Dennoch ist bei Weitem noch nicht der genetische Code entschlüsselt der komplexe Verhaltensmuster beeinflusst. Die Zunkunft bleibt also für alle Hundehalter, Züchter und Wissenschaftler spannend.

Mehr zu den Zusammenhängen zwischen Genetik und Verhalten – wie zum Beispiel  irrtümlichen Rückschlüssen ausgehend von Fellfarben oder des äußeren Erscheinungsbilds auf Verhaltensmuster eines Hundes - ist auch im Herbst auf der Züchtertagung der Firma LABOKLIN in Bad Bocklet zu hören.

Literatur:

(1) M. L. Katz, H. Shibuya, and G. S. Johnson, “Animal models for the ceroid lipofuscinoses,” Advances in Genetics, vol. 45, pp. 183–203, 2001
(2) Awano T, Johnson GS, Wade CM, et al.
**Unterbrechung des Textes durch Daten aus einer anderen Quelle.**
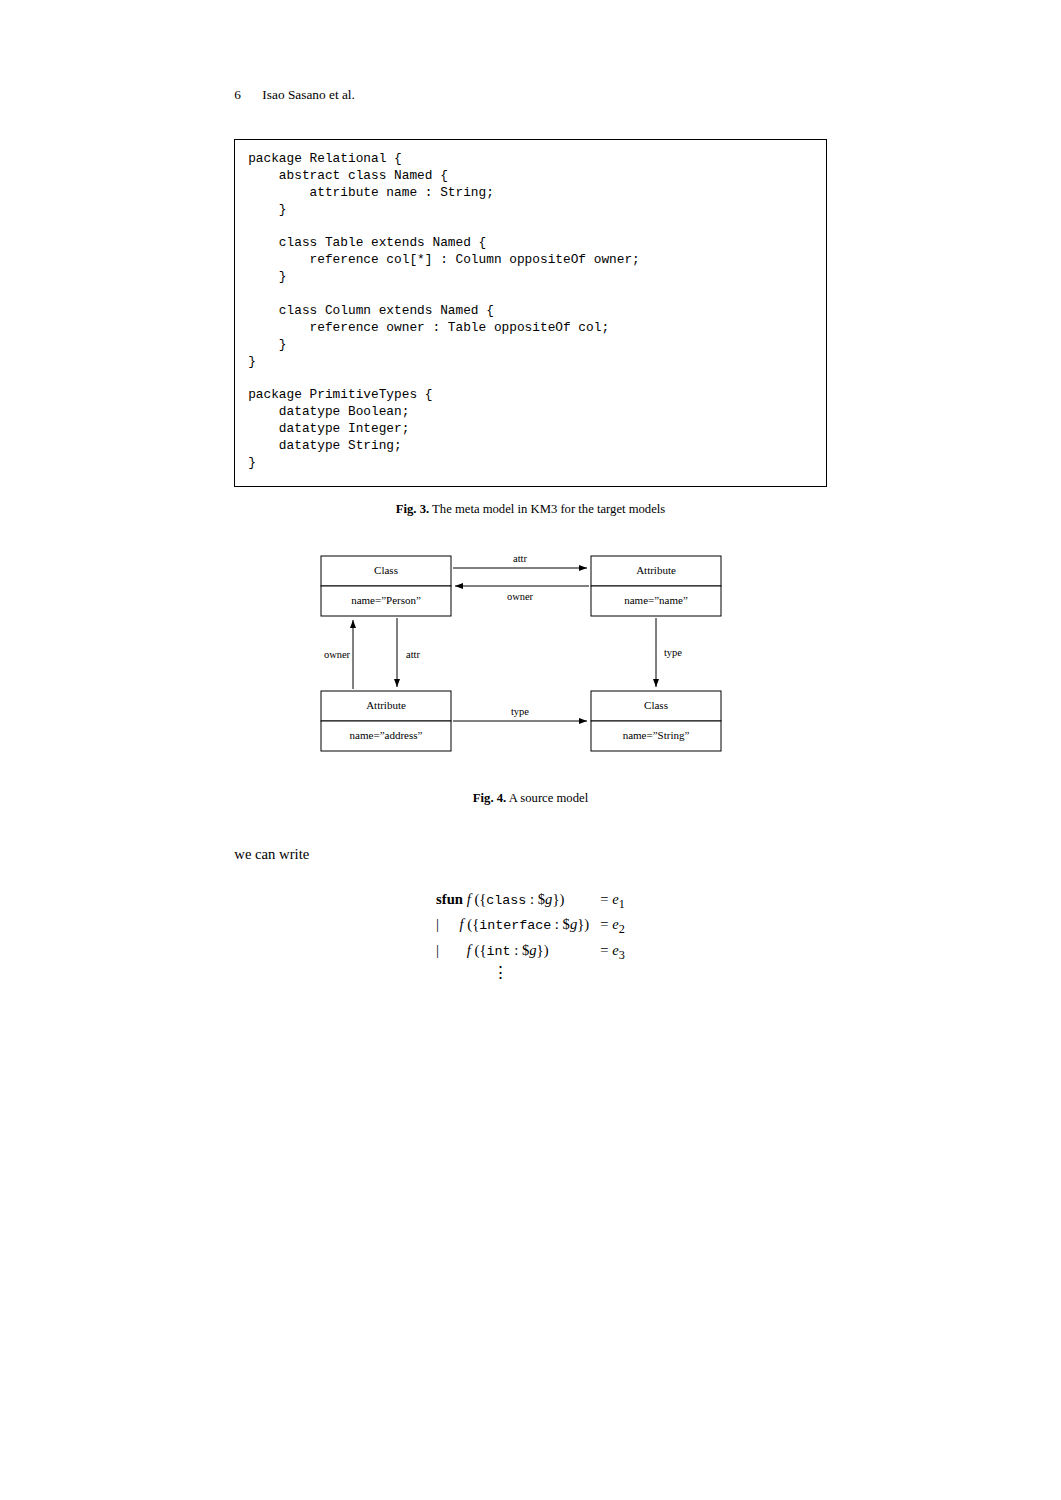6 Isao Sasano et al.
package Relational { abstract class Named { attribute name : String; } class Table extends Named { reference col[*] : Column oppositeOf owner; } class Column extends Named { reference owner : Table oppositeOf col; } } package PrimitiveTypes { datatype Boolean; datatype Integer; datatype String; }
Fig. 3. The meta model in KM3 for the target models
Class name=”Person” Attribute name=”name” Attribute name=”address” Class name=”String” attr owner type owner attr type
Fig. 4. A source model
we can write
sfun f ({class : $g})= e1
| f ({interface : $g})= e2
| f ({int : $g})= e3
⋮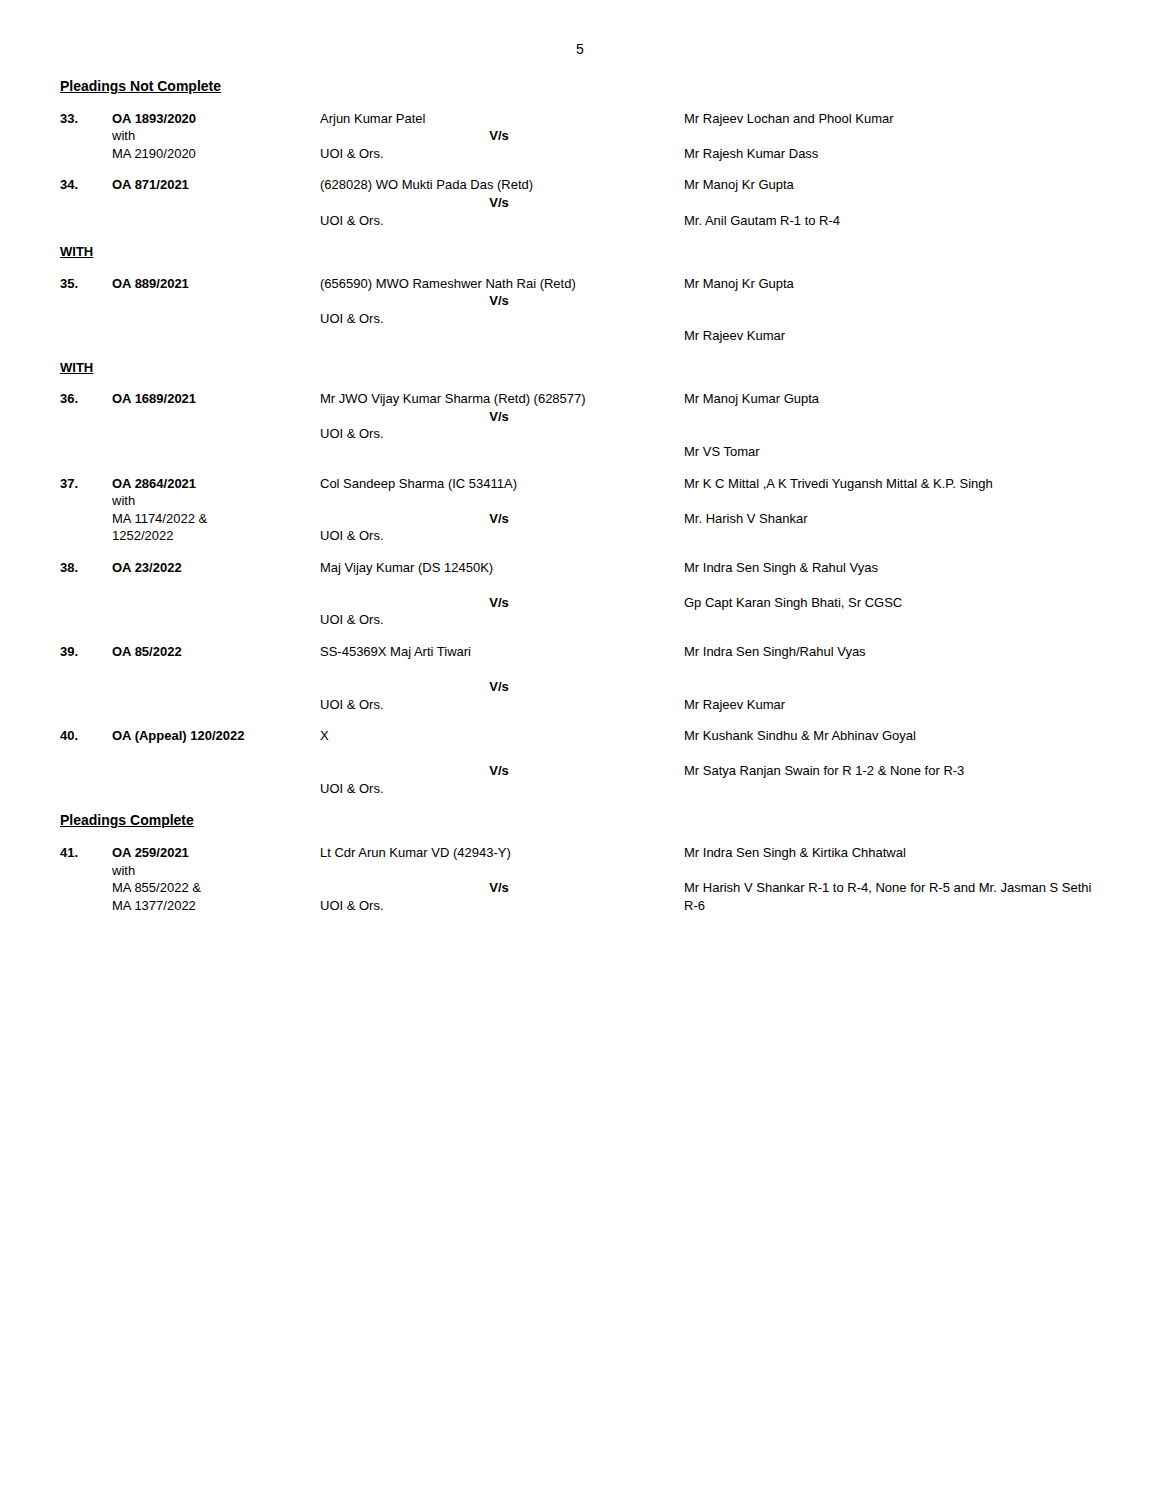5
Pleadings Not Complete
| 33. | OA 1893/2020 with MA 2190/2020 | Arjun Kumar Patel V/s UOI & Ors. | Mr Rajeev Lochan and Phool Kumar Mr Rajesh Kumar Dass |
| 34. | OA 871/2021 | (628028) WO Mukti Pada Das (Retd) V/s UOI & Ors. | Mr Manoj Kr Gupta Mr. Anil Gautam R-1 to R-4 |
WITH
| 35. | OA 889/2021 | (656590) MWO Rameshwer Nath Rai (Retd) V/s UOI & Ors. | Mr Manoj Kr Gupta Mr Rajeev Kumar |
WITH
| 36. | OA 1689/2021 | Mr JWO Vijay Kumar Sharma (Retd) (628577) V/s UOI & Ors. | Mr Manoj Kumar Gupta Mr VS Tomar |
| 37. | OA 2864/2021 with MA 1174/2022 & 1252/2022 | Col Sandeep Sharma (IC 53411A) V/s UOI & Ors. | Mr K C Mittal ,A K Trivedi Yugansh Mittal & K.P. Singh Mr. Harish V Shankar |
| 38. | OA 23/2022 | Maj Vijay Kumar (DS 12450K) V/s UOI & Ors. | Mr Indra Sen Singh & Rahul Vyas Gp Capt Karan Singh Bhati, Sr CGSC |
| 39. | OA 85/2022 | SS-45369X Maj Arti Tiwari V/s UOI & Ors. | Mr Indra Sen Singh/Rahul Vyas Mr Rajeev Kumar |
| 40. | OA (Appeal) 120/2022 | X V/s UOI & Ors. | Mr Kushank Sindhu & Mr Abhinav Goyal Mr Satya Ranjan Swain for R 1-2 & None for R-3 |
Pleadings Complete
| 41. | OA 259/2021 with MA 855/2022 & MA 1377/2022 | Lt Cdr Arun Kumar VD (42943-Y) V/s UOI & Ors. | Mr Indra Sen Singh & Kirtika Chhatwal Mr Harish V Shankar R-1 to R-4, None for R-5 and Mr. Jasman S Sethi R-6 |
Genome-wide association analysis reveals a SOD1 mutation in canine degenerative myelopathy that resembles amyotrophic lateral sclerosis. Proceedings of the National Academy of Sciences of the United States of America. 2009;106(8):2794-2799. doi:10.1073/pnas.0812297106.
(3) Cao X, Irwin DM, Liu Y-H, et al. Balancing Selection on CDH2 May Be Related to the Behavioral Features of the Belgian Malinois. Yao Y-G, ed. PLoS ONE. 2014;9(10):e110075. doi:10.1371/journal.pone.0110075.
(4) Lit L, Belanger JM, Boehm D, et al. Characterization of a dopamine transporter polymorphism and behavior in Belgian Malinois. BMC Genetics. 2013;14:45. doi:10.1186/1471-2156-14-45.
(5) Akkad DA, Gerding WM, Gasser RB, Epplen JT. Homozygosity mapping and sequencing identify two genes that might contribute to pointing behavior in hunting dogs. Canine Genetics and Epidemiology. 2015;2:5. doi:10.1186/s40575-015-0018-5.
(6)vonHoldt BM, Shuldiner E, Koch IJ, et al. Structural variants in genes associated with human Williams-Beuren syndrome underlie stereotypical hypersociability in domestic dogs. Science Advances. 2017;3(7):e1700398. doi:10.1126/sciadv.1700398.